### Records supplied

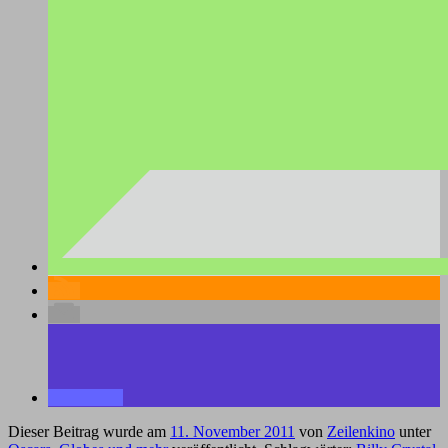
Dieser Beitrag wurde am
11. November 2011
von
Zeilenkino
unter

### Directions
The expected answer is the data retyped exactly, without pictures.

### Response area
Dieser Beitrag wurde am
11. November 2011
von
Zeilenkino
unter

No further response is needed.